J’avais conclu mon propos lors de mon discours après mon élection au poste de maire par un « au travail » à destination des élus.
Le mandat sera difficile mais les bases sont bien plus solides qu’en 2014 et nous pourrons nous appuyer sur les résultats obtenus depuis 6 ans.
Mais la présentation du contexte actuel dans le cadre du Rapport d’Orientation Budgétaire montre l’ampleur des difficultés et de la tâche qui nous attendent.
Alors comme depuis 2014, c’est avec fierté, certes, mais surtout avec beaucoup d’humilité que nous allons continuer à œuvrer pour notre ville et ses habitants.
Le conseil de ce soir permet de basculer définitivement dans le mandat 2020-2026 et il nous faudra être à la hauteur »
Voilà ce que je souhaitais vous dire pour clore ce Conseil municipal un peu exceptionnel avec 38 délibérations et surtout des délibérations qui jamais ne sont ensemble alors c'était très lourd, c'était très complexe à préparer, et je remercie les services derrière, juridiques, financiers qui ont travaillé pour que ce soit possible, malgré quelques contrariétés qui nous ont occupées d'un point de vue juridique aussi à semaine dernière.
En tout cas voilà c'est là aujourd'hui le mandat commence vraiment 2014 c'est fini, on a constaté 2019, c'est la dernière année du mandat.

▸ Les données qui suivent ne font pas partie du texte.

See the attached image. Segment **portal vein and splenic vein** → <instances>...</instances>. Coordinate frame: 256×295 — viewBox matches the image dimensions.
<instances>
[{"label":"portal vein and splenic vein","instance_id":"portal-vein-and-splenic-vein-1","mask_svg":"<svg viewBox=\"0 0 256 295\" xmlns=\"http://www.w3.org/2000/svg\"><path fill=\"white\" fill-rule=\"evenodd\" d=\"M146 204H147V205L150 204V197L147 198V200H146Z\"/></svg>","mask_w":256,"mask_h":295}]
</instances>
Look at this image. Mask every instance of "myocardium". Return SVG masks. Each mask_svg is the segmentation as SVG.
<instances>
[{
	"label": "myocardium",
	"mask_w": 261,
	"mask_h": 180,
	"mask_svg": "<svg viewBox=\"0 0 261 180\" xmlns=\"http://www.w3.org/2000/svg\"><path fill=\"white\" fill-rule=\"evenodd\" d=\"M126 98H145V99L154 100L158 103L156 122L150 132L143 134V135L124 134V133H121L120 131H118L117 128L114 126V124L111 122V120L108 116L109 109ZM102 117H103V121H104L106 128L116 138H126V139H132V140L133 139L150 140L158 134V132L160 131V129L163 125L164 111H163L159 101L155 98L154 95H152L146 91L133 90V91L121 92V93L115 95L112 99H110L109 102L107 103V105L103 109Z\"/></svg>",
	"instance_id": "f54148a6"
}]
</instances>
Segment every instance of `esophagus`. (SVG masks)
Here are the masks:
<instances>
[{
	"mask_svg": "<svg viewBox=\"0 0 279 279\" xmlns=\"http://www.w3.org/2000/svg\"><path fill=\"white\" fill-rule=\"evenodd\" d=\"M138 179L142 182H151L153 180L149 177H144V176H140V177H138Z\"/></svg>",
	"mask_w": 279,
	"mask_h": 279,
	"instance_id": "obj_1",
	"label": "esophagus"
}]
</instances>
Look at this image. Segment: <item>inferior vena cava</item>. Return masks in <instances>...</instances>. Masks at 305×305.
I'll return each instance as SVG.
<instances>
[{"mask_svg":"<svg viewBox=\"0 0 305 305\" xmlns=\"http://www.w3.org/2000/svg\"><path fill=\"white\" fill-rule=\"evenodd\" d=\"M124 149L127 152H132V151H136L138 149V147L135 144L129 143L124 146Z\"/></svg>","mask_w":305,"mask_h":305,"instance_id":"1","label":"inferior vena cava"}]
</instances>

On peut être fier de ce qui a été fait, on a des bases solides mais malheureusement je pense que l'on a de graves difficultés qui s'annoncent devant nous donc on va y aller sans fanfaronner de ces bons résultats 2019.
Et en se disant qu'on va encore une fois se retrousser les manches et je m'adresse également à Jean-Bernard, à toutes les composantes pour travailler ensemble au service des sinois, et de notre Commune.
Je vous remercie de votre présence, de votre attention sur ce conseil municipal dont j'ai bien conscience qu'il pouvait être un peu indigeste ou compliqué. Et je vous souhaite donc de bien profiter de cette période de vacances et il y a Aude qui fait des grands signes, ce n’est pas pour vous dire au revoir (rires) c'est parce qu'elle attend que vous signiez tous les documents et vous ne sortirez pas, Aude est ceinture noire de karaté (rires). Bonnes vacances à tous merci, on continue de travailler pendant les vacances et puis on se retrouve à la rentrée en pleine forme et on affronte tous ensemble.